The cemetery suffered hundreds of thousands of dollars worth of damages to trees, monuments and obelisks.
"The most shocking things to me were the trees, where huge limbs were ripped off," Green-Wood Cemetery President Rich Moylan said. "Unfortunately, those trees are probably so damaged now that they're not going to recover."
Moylan said trees continue to topple because recent rains — before and after the tropical storm — have saturated the 478 hilly acres of the cemetery, a National Historic Landmark established in 1838.
Thousands of dollars in donations — Moylan put the number "in the low five figures" — have poured in since Irene hit following several email blasts with images of the damage, but there are still months of repairs to be done.
At the Botanic Garden, the Native Flora Garden will remain closed for another week, after a grove of four 80-year-old persimmon trees were uprooted and torn asunder by the wind.

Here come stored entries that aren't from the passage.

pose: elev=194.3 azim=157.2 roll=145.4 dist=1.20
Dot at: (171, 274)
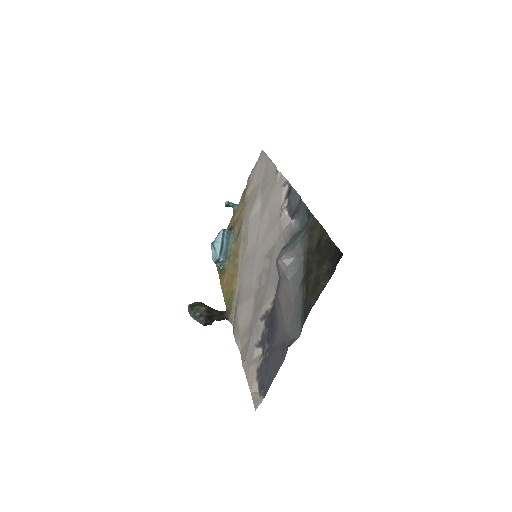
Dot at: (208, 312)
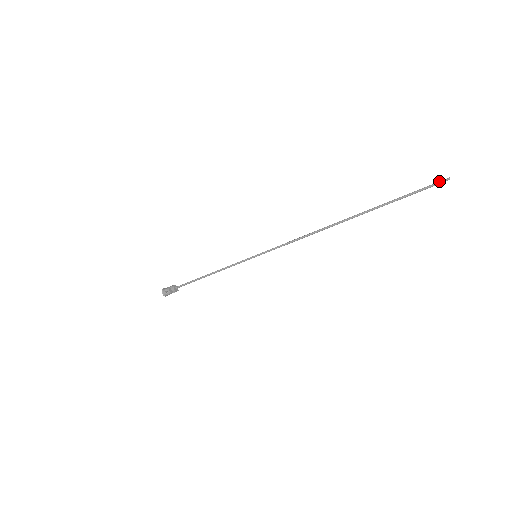
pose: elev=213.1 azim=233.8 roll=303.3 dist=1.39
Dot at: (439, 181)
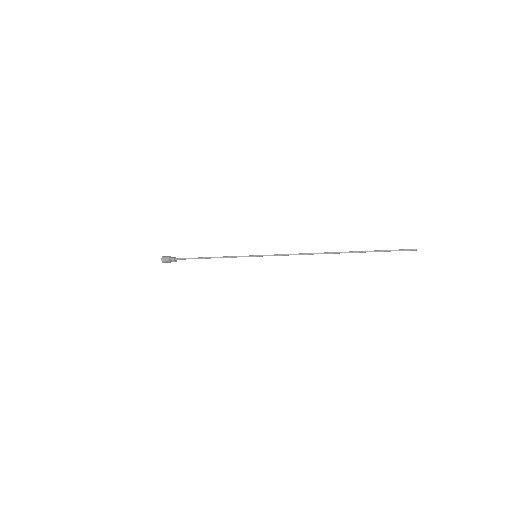
Dot at: (409, 250)
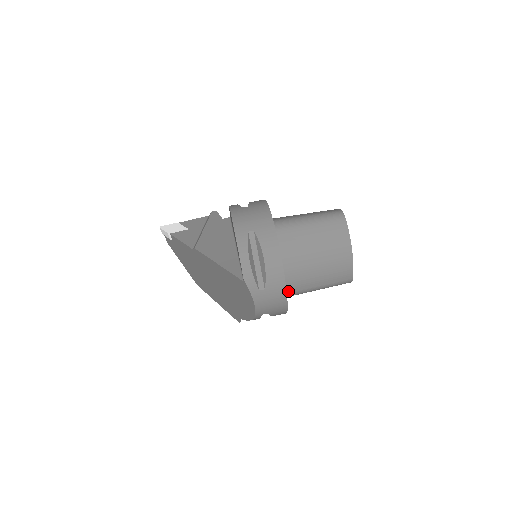
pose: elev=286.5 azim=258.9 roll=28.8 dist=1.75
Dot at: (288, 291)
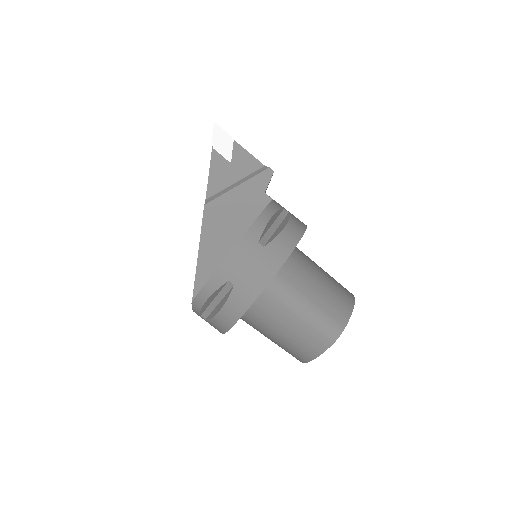
Dot at: occluded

"A beautiful old wrought iron fence is now a two foot mangled mess, you know, after these trees come down on it," said Uli Lorimer, curator of the Native Flora Garden.
A sweet-bay magnolia was crushed, and the top of a 50-year-old beech tree that snapped off now hangs precariously overhead. The garden plans to hire a contractor with a crane to remove a mangled 10-foot-tall sugar maple stump.

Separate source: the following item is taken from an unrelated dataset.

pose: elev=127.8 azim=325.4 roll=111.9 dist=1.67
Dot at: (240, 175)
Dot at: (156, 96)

Lorimer said various smaller "shrubby" plants like hollies and azaleas were "rudely treated" by Irene, but there is a silver lining.
(Photo: One of the many damaged tress at Green-Wood Cemetery./courtesy of Green-Wood Cemetery)
"It's not all gloom and doom and boo-hoo because we lost trees," Lorimer said. "Storms, disease, other things take trees down and create light gaps in the canopy. And that's an opportunity for new things to take their place."